Künftig sollen Krankenhäuser und Arztpraxen verpflichtet werden, das Einsetzen und das Explantieren von Implantaten an das Register zu melden. Das gilt auch für die gesetzlichen und privaten Krankenkassen und die Patienten selbst, aber nicht für Sachverständige. „Unklar ist noch, wie mit Revisionen bei verbleibendem Implantat und versagenden Implantaten, die nicht entfernt werden können, umgegangen wird“, erklärt Haindl. Hersteller von Medizinprodukten sollen nach dem neuen Implantateregister verpflichtet werden, ihre Produkte in der Produktdatenbank des Registers registrieren zu lassen. Kommt es zu Meldeverstößen durch ein Krankenhaus oder einen ambulant tätigen Operateur, oder verwenden sie ein nicht registriertes Implantat, soll der Eingriff nicht vergütet werden.
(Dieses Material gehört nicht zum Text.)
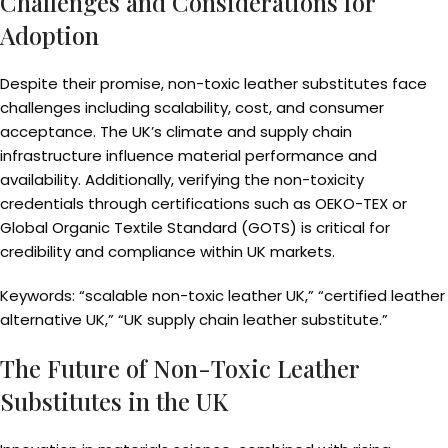
Challenges and Considerations for
Adoption
Despite their promise, non-toxic leather substitutes face
challenges including scalability, cost, and consumer
acceptance. The UK’s climate and supply chain
infrastructure influence material performance and
availability. Additionally, verifying the non-toxicity
credentials through certifications such as OEKO-TEX or
Global Organic Textile Standard (GOTS) is critical for
credibility and compliance within UK markets.
Keywords: “scalable non-toxic leather UK,” “certified leather
alternative UK,” “UK supply chain leather substitute.”
The Future of Non-Toxic Leather
Substitutes in the UK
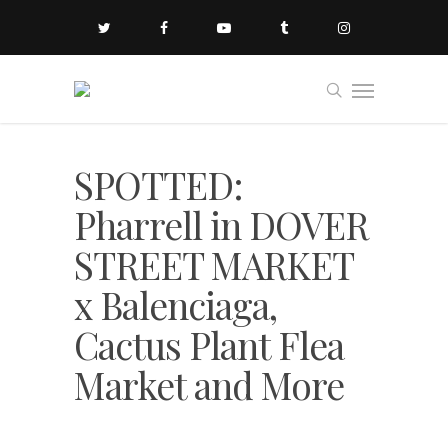
SPOTTED:
Pharrell in DOVER
STREET MARKET
x Balenciaga,
Cactus Plant Flea
Market and More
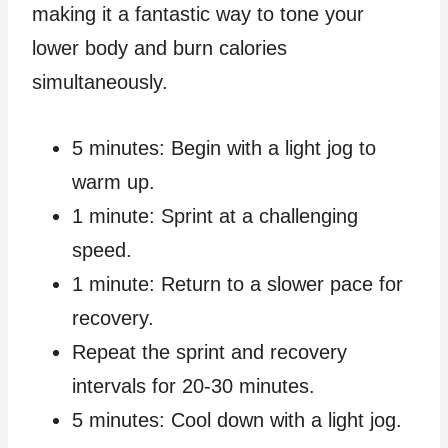
making it a fantastic way to tone your
lower body and burn calories
simultaneously.
5 minutes: Begin with a light jog to
warm up.
1 minute: Sprint at a challenging
speed.
1 minute: Return to a slower pace for
recovery.
Repeat the sprint and recovery
intervals for 20-30 minutes.
5 minutes: Cool down with a light jog.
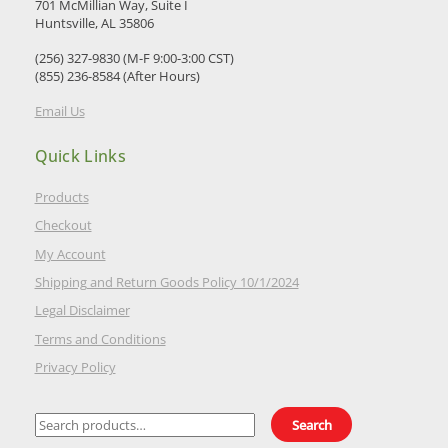
701 McMillian Way, Suite I
Huntsville, AL 35806
(256) 327-9830 (M-F 9:00-3:00 CST)
(855) 236-8584 (After Hours)
Email Us
Quick Links
Products
Checkout
My Account
Shipping and Return Goods Policy 10/1/2024
Legal Disclaimer
Terms and Conditions
Privacy Policy
Search
Search
for:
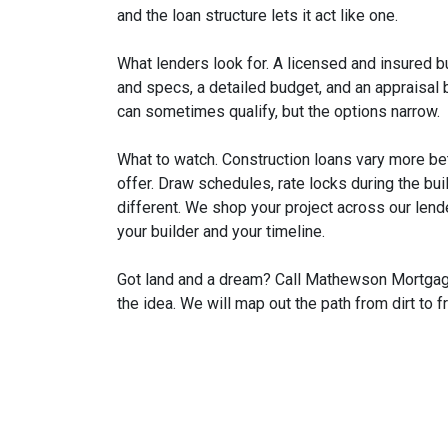
and the loan structure lets it act like one.
What lenders look for. A licensed and insured b
and specs, a detailed budget, and an appraisal
can sometimes qualify, but the options narrow.
What to watch. Construction loans vary more b
offer. Draw schedules, rate locks during the bui
different. We shop your project across our lend
your builder and your timeline.
Got land and a dream? Call Mathewson Mortgage 
the idea. We will map out the path from dirt to f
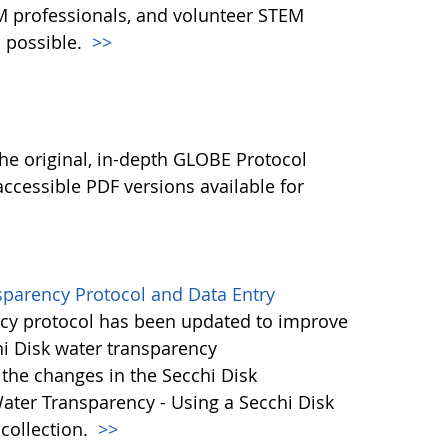
M professionals, and volunteer STEM
 possible.
>>
l
he original, in-depth GLOBE Protocol
ccessible PDF versions available for
sparency Protocol and Data Entry
cy protocol has been updated to improve
hi Disk water transparency
the changes in the Secchi Disk
ater Transparency - Using a Secchi Disk
 collection.
>>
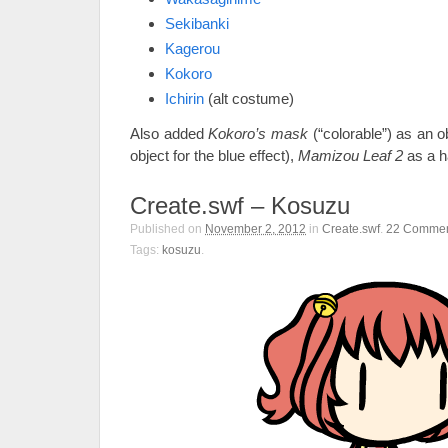
Sekibanki
Kagerou
Kokoro
Ichirin
(alt costume)
Also added
Kokoro’s mask
(“colorable”) as an o
object for the blue effect),
Mamizou Leaf 2
as a h
Create.swf – Kosuzu
Published on
November 2, 2012
in
Create.swf
.
22
Commen
Tags:
kosuzu
.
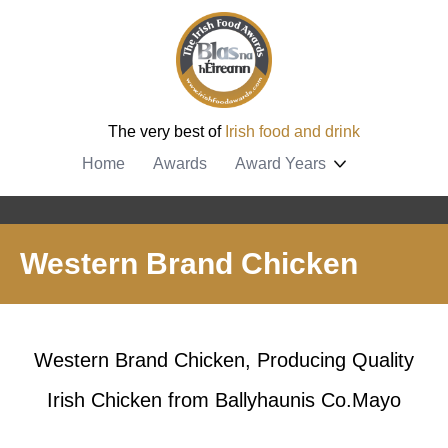
The very best of
Irish food and drink
Home
Awards
Award Years
Western Brand Chicken
Western Brand Chicken, Producing Quality
Irish Chicken from Ballyhaunis Co.Mayo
Geplant ist weiter, dass alle Daten beim Deutschen Institut für Medizinische Dokumentation und Information (DIMDI) gesammelt werden, welche dann im Weiteren über das Robert Koch-Institut pseudonymisiert werden (personenbezogene Daten).

Nach Meinung des Sachverständigen Haindl nutzt es nichts, die großen Datenmengen einfach „nur zu sammeln“. „Zur Datenauswertung braucht man nach meiner Meinung unbedingt das Fachwissen der jeweiligen medizinischen Fachgesellschaften“, betont Haindl. In der Einführung des Implantateregisters sieht Haindl auch ein geeignetes Kontrollinstrument für die Medizinproduktehersteller. „Die zentrale Auswertung und Transparenz werden Auswirkungen auf den Markt und die Produktentwicklung haben und könnten die Qualität der Medizinprodukte verbessern. In den USA zum Beispiel sind alle Zwischenfallmeldungen eines Herstellers einsehbar und nachzuvollziehen. Das ist in Deutschland leider nicht möglich. Die große Chance des Registers liegt in der wissenschaftlichen Auswertung, dem frühzeitigen Erkennen von problembehafteten Implantaten und der damit verbundenen besseren Patientensicherheit. Das ist schon ein großer Schritt nach vorne“, so das Fazit des Fachmannes.